Similarly drawing laughs from a sense of contemporary resonance were sketches which poked fun at the hypocrisy of the snow-flake generation. Most prominently, a sketch of two new mothers trying to outdo the other in their gender-fluid politically-correct parenting style, not only revealed the ironic extent to which their efforts constrained the identities of their children (having already decided they have come out while still in prams), but the hypocrisy of this new age parenting – laid bare in the punch line that the decision to send their child to a state school was the one that was too far. Similarly piquant, and attending to the counter-current to political correctness – the increasing sense of animosity and racism that has given rise to the worrying ascendency of the alt right – was the sketch in which an employee is questioned by superiors for not having an attitude that is “2017” enough – one characterised by unapologetic xenophobia and homophobia that induces the superiors to “fire the gay”.

The witty writing was only one of the shows many strengths. Its four-member strong cast were all extremely versatile not only in the variety of roles they played (often gender-inverted) but their comic timing, facial expressions and physicality all made for excellent performances. The arrangement of the sketches and their pace was thoughtful, so that audience reaction built up from a steady chuckle to increasingly belly-laugh humour echoing through Pembroke’s New Cellars. Also extremely effective in its execution, and greatly contributing to the enjoyment of the show was the live music provided by Toby Marlow on the keyboard. Live music is always a pleasure in itself, but the musical interludes not only effectively bridged the gap in between sketches but added to the humour itself with the jingles and tunes played being matched to the comic material – with Christmas jingles following a sketch on a father self-interestedly buying Christmas presents for his children, and a gag involving a farmer confronting his endearingly puppy-like turkey before Thanksgiving followed by “Old McDonald had a farm”.
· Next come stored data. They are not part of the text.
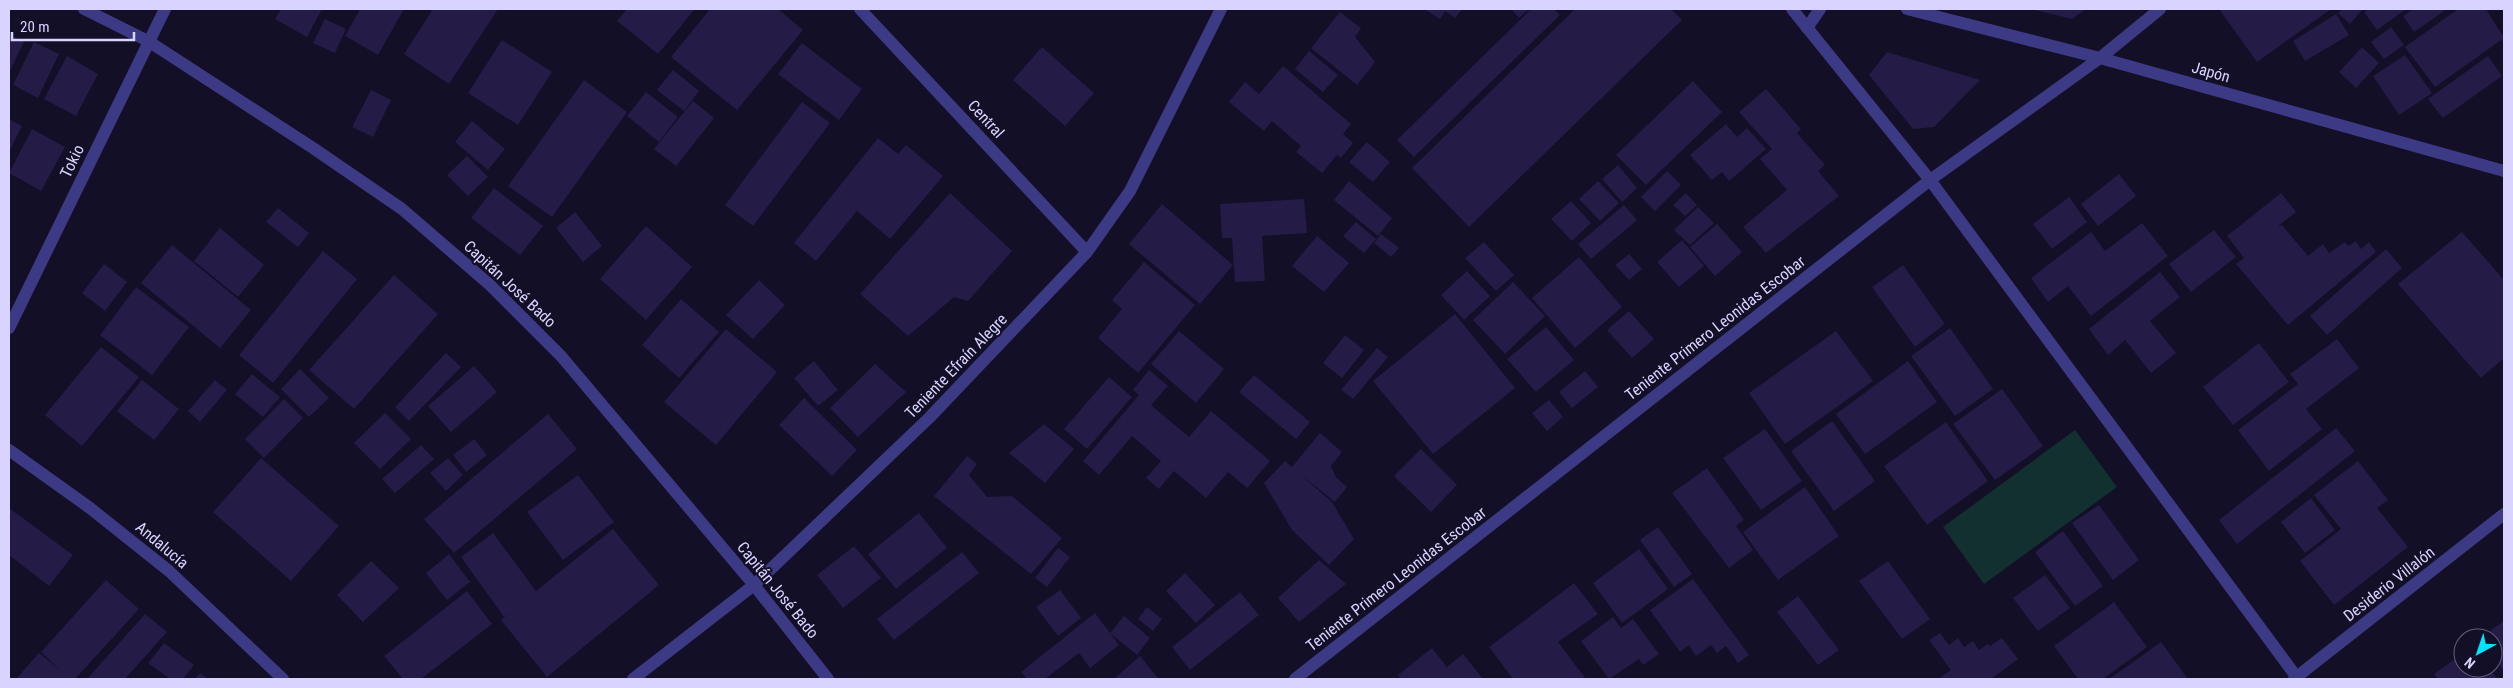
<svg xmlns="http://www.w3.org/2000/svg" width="2513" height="688" font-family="'Roboto Condensed',sans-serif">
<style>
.green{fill:#12302f}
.building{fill:#241b47}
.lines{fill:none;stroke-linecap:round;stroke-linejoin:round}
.minor{stroke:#3d3a85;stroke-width:12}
.tertiary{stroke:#3d3a85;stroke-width:12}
.labels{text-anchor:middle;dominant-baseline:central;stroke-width:4;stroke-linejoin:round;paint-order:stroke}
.street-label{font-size:16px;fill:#d9d4ff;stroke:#130f26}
</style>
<rect width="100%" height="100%" fill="#130f26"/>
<path class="green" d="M2075 430 2117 487 1984 584 1943 527Z"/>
<path class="building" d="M281 9H322L307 37 275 19Z
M360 9H404L378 55 345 36Z
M433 9H498L449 84 404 54Z
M627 9H695L658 54 617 21Z
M710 9H778L803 30 737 110 671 57Z
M1424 9H1462L1455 18 1445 11 1440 19Z
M1511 9H1529L1519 18Z
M1531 9H1554L1560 15 1414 157 1397 140Z
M1575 9H1671L1682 20 1469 227 1412 168Z
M2031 9H2086L2072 19Z
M2219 9H2331L2257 62Z
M2342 9H2361L2362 10 2350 24 2338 13Z
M2369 9H2406L2377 30 2364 12Z
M2413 9H2447L2414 32 2403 16Z
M2458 9H2486L2504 38 2435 87 2405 47Z
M1340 12 1361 28 1355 37 1375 62 1357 85 1311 48Z
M2336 14 2349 35 2305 61 2293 41Z
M325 19 346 29 335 53 313 43Z
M2391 27 2404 45 2384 59 2371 42Z
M9 34 24 42 9 73Z
M502 40 552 72 518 125 468 93Z
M34 42 59 54 38 98 13 85Z
M802 43 862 89 839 120 778 74Z
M1042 47 1094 93 1065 126 1013 80Z
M2362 47 2379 63 2356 88 2339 72Z
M1309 51 1338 75 1323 92 1295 69Z
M1887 52 1980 80 1934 127 1913 129 1869 75Z
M2405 55 2432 93 2399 115 2373 76Z
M67 56 98 74 76 116 44 99Z
M2488 56 2502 76 2443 118 2428 99Z
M1283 66 1351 124 1343 134 1353 143 1341 158 1337 155 1322 173 1296 152 1301 146 1272 121 1264 131 1229 102 1245 82 1259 94Z
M673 70 699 91 684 111 657 90Z
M584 80 627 112 552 217 508 186Z
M1693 81 1722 112 1646 185 1616 155Z
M1766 89 1801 129 1797 133 1825 165 1818 171 1839 196 1766 253 1743 227 1787 190 1760 159 1772 149 1739 112Z
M371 90 391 100 373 137 352 127Z
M646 92 678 117 659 142 627 116Z
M693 101 714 118 676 166 654 149Z
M802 102 830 123 753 226 725 205Z
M9 119 22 126 9 152Z
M472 121 505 149 488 170 455 142Z
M1726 124 1737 137 1747 128 1766 149 1729 181 1722 172 1712 180 1690 155Z
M32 129 65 147 41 191 9 173Z
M878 138 898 154 906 145 943 176 890 239 857 211 816 261 794 243Z
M1367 142 1390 162 1373 182 1349 162Z
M467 156 488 177 468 196 447 175Z
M1618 165 1637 188 1622 202 1602 179Z
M1667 171 1681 185 1655 211 1641 197Z
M2119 174 2136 196 2098 226 2081 204Z
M1349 181 1392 218 1378 236 1334 200Z
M1598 181 1619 203 1600 221 1579 199Z
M494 188 543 226 520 255 471 218Z
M950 193 1012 251 968 301 954 297 908 336 860 294Z
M1686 193 1697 205 1685 216 1673 205Z
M2281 193 2296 212 2278 226 2282 225 2308 256 2323 244 2329 253 2345 242 2348 246 2356 241 2361 249 2369 242 2376 252 2288 325 2236 264 2244 258 2227 236Z
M2069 197 2087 222 2052 249 2033 224Z
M1304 199 1307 233 1262 236 1265 281 1235 282 1232 238H1222L1220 204Z
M1571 201 1591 223 1572 241 1551 219Z
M1162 204 1233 265 1200 304 1129 244Z
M1624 205 1637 220 1591 259 1578 244Z
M1698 207 1714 223 1690 245 1674 230Z
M278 208 309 233 298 247 266 222Z
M575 212 602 246 583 262 556 228Z
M1356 222 1376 239 1364 253 1343 236Z
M2142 223 2168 256 2091 316 2068 286 2048 302 2031 278 2091 232 2105 251Z
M1717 224 1742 252 1715 276 1690 247Z
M646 226 692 267 646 320 600 279Z
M220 228 264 265 238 297 194 261Z
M2214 230 2236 257 2191 292 2169 264Z
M2462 232 2504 280V358L2481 378 2398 284Z
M1381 234 1399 248 1391 257 1374 243Z
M1317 236 1349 263 1324 292 1292 266Z
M1682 240 1704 266 1679 287 1657 262Z
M1484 242 1514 275 1496 291 1465 258Z
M172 245 251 310 220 348 141 283Z
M2386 249 2402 268 2327 335 2310 316Z
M323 251 357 279 273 383 239 355Z
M1629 254 1642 269 1629 280 1615 265Z
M1579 257 1622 307 1575 348 1532 298Z
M1144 262 1195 305 1138 373 1098 338 1122 309 1112 300Z
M104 264 127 282 105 311 82 293Z
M1903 265 1945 324 1915 347 1872 287Z
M1467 271 1490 296 1464 320 1441 295Z
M2160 272 2180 297 2150 321 2176 353 2151 373 2125 340 2108 355 2089 329Z
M394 275 438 314 354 409 309 370Z
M759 280 785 305 753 339 726 315Z
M1513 282 1545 316 1505 354 1473 320Z
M136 287 189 327 152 375 100 335Z
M681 299 719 332 679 378 642 345Z
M1629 311 1654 339 1632 358 1607 330Z
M1455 314 1515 388 1433 454 1373 381Z
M1546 327 1574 360 1536 392 1507 359Z
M1950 328 1993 389 1955 416 1911 356Z
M726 329 777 372 716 445 664 402Z
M1179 331 1224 369 1196 403 1151 364Z
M1836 331 1873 381 1785 444 1749 393Z
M1345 335 1364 350 1342 378 1323 363Z
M2337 339 2359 368 2306 409 2322 429 2269 471 2238 430 2298 384 2290 374Z
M2259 343 2289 382 2233 425 2203 387Z
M101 347 139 377 82 446 45 415Z
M1377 348 1388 357 1353 399 1341 390Z
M446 353 461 367 409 421 395 407Z
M814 361 838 390 818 406 794 378Z
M1908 361 1937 402 1865 454 1836 414Z
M875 364 906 392 858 437 830 408Z
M474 366 497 392 451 432 428 406Z
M300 369 329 398 309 417 281 389Z
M1149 370 1168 386 1151 405 1189 437 1211 411 1270 461 1247 488 1228 472 1206 498 1174 471 1159 489 1146 478 1161 461 1132 436 1099 475 1083 461 1139 395 1133 390Z
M1585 371 1598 387 1572 408 1559 392Z
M252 374 280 397 263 417 235 394Z
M1254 375 1310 422 1296 439 1239 392Z
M1109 377 1132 397 1087 449 1064 429Z
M142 380 179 409 154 440 117 411Z
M215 380 227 390 200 422 188 411Z
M2002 389 2043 446 1995 480 1953 424Z
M804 398 857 450 832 476 779 425Z
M284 399 303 418 264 458 245 439Z
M1549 400 1563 417 1547 431 1532 413Z
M385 413 411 439 380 469 354 443Z
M548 414 577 449 454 553 424 519Z
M1832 421 1875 481 1834 511 1791 451Z
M1946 422 1988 481 1927 525 1884 466Z
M1044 424 1074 449 1045 483 1009 453Z
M2336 428 2355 451 2237 544 2219 520Z
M1765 429 1802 481 1761 510 1723 458Z
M1320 433 1342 452 1331 466 1336 477 1347 487 1335 502 1300 474 1332 502 1354 539 1329 565 1292 530 1264 483 1285 461 1292 467Z
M474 439 487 455 466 472 453 455Z
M421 445 434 459 395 493 382 479Z
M1421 449 1457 485 1431 512 1394 476Z
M967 456 977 464 969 475 987 497 1012 496 1062 538 1031 574 934 496Z
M261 458 339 526 291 581 213 512Z
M448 458 463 475 446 491 430 473Z
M2358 461 2388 500 2377 508 2408 547 2334 605 2300 561 2341 529 2314 495Z
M1707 468 1744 520 1736 526 1753 550 1729 568 1672 493Z
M578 475 614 522 563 560 527 512Z
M1805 487 1839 536 1778 580 1743 532Z
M2311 498 2335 530 2305 553 2281 522Z
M2099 505 2139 560 2113 580 2072 523Z
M9 508 73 555 49 586 9 555Z
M919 513 947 548 896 589 868 554Z
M1658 527 1692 574 1674 587 1640 540Z
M613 529 659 585 547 677 501 620 511 612 504 617 461 557 493 533 536 591Z
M2063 531 2103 586 2075 606 2035 552Z
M854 546 881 578 843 608 817 575Z
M1058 548 1070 557 1047 587 1035 578Z
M1639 549 1668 589 1622 623 1593 583Z
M962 552 979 573 894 640 877 619Z
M449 554 470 582 447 600 426 573Z
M1319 560 1346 584 1299 622 1278 598Z
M371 561 399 588 363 622 337 595Z
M1888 561 1930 619 1902 639 1859 581Z
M1185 573 1215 605 1196 623 1166 591Z
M2045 575 2070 608 2038 631 2013 598Z
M1693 579 1749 655 1738 663 1726 646 1717 653 1711 645 1696 656 1689 645 1680 652 1650 610Z
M106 580 139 609 75 679H16L39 653 60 670 41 652Z
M1574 583 1598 614 1558 642 1586 679H1513L1489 647Z
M1060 590 1081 618 1058 636 1036 607Z
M467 591 492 624 421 679H403L384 656Z
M1240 592 1259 615 1190 670 1172 647Z
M1798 596 1839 650 1818 665 1777 612Z
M2114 602 2147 647 2103 679H2078L2054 646Z
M1147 607 1162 619 1153 631 1138 619Z
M1095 613 1110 633 1124 616 1150 638 1137 655 1111 634 1119 645 1090 668 1079 653 1045 679H1027L1021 672Z
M145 614 167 632 125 679H87Z
M1613 617 1621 628 1633 619 1659 654 1643 665 1639 659 1609 679 1581 641Z
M2504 621V671L2493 655V638H2480Z
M1940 633 1949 645 1958 638 1964 647 1973 641 1979 650 1988 644 1990 646 2002 638 2018 659 1991 679H1938L1951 670 1929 640Z
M2161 642 2188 679H2109Z
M164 643 194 665 183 679H170L148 663Z
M1432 648 1447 667 1463 654 1483 679H1401L1398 675Z
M2463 653V668H2489L2497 679H2438L2434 674Z
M1140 656 1159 679H1116L1115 678Z
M200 673 208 679H195Z"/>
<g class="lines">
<path class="minor" d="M84 9 148 41 313 148 402 209 490 285 561 356 754 585 828 679
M860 9 1087 252
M1792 9 1930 180 2298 679
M9 328 165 9
M9 450 90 508 169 571 283 679
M633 679 754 585 929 418 1087 252 1130 191 1221 9
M1295 679 1930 180 2100 58 2160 9"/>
<path class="tertiary" d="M1907 9 2100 58 2504 171
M1807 28 1820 9
M2294 679 2504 514"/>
</g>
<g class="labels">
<g class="street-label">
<text transform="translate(2211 72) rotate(16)">Japón</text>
<text transform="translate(986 119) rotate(47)">Central</text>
<text transform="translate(72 161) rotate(-64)">Tokio</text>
<text transform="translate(510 284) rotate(43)">Capitán José Bado</text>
<text transform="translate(1715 328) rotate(-38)">Teniente Primero Leonidas Escobar</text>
<text transform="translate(956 366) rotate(-46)">Teniente Efraín Alegre</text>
<text transform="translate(162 545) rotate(40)">Andalucía</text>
<text transform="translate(1396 579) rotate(-38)">Teniente Primero Leonidas Escobar</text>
<text transform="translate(2389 584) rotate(-38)">Desiderio Villalón</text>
<text transform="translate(778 590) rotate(51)">Capitán José Bado</text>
</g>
</g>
<rect width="2513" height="688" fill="none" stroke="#d9d4ff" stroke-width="20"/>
<g transform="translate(2478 653) rotate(220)"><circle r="24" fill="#130f26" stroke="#625e7d"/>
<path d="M0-4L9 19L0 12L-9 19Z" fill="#00e5ff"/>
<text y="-8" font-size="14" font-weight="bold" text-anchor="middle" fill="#d9d4ff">N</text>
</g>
<path d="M12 32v8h122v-8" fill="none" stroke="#d9d4ff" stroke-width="2.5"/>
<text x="20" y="32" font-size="15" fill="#d9d4ff" stroke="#130f26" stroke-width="4" paint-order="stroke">20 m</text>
</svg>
On the whole, the show extremely enjoyable – but while many of the sketches built towards a central and final punchline – such as the sketch in which a seemingly awkward first date encounter is subverted by the final line “so what makes you think you’re qualified for this job?” – the audience was not allowed to fully savour the humour due to blackouts in the lighting cues which were too sudden, and rather jarring. Additionally, the gathering of the ‘Pixford Amateur Photography Society’ was not a unified framing device; while some sketches related well to the scenario, others related only tangentially, and some not at all. Nevertheless, for a sketch show characterised by a sense of the idiosyncrasies and inconsistencies of the present climate, the gathering of the ‘Pixford Amateur Photography Society’ felt appropriate in its almost hipster eccentricity.

Disregarding the lighting cues and a questionable framing device, the show not only made for a great evening out, but constituted that valuable kind of comedy that inconspicuously pokes holes at the social fabric. Just as the sketches varied in length, their material oscillated between offering unadulterated humorous relief in scone-based gags, to subtly leading the audience towards contemplating more serious undercurrents of contemporary significance.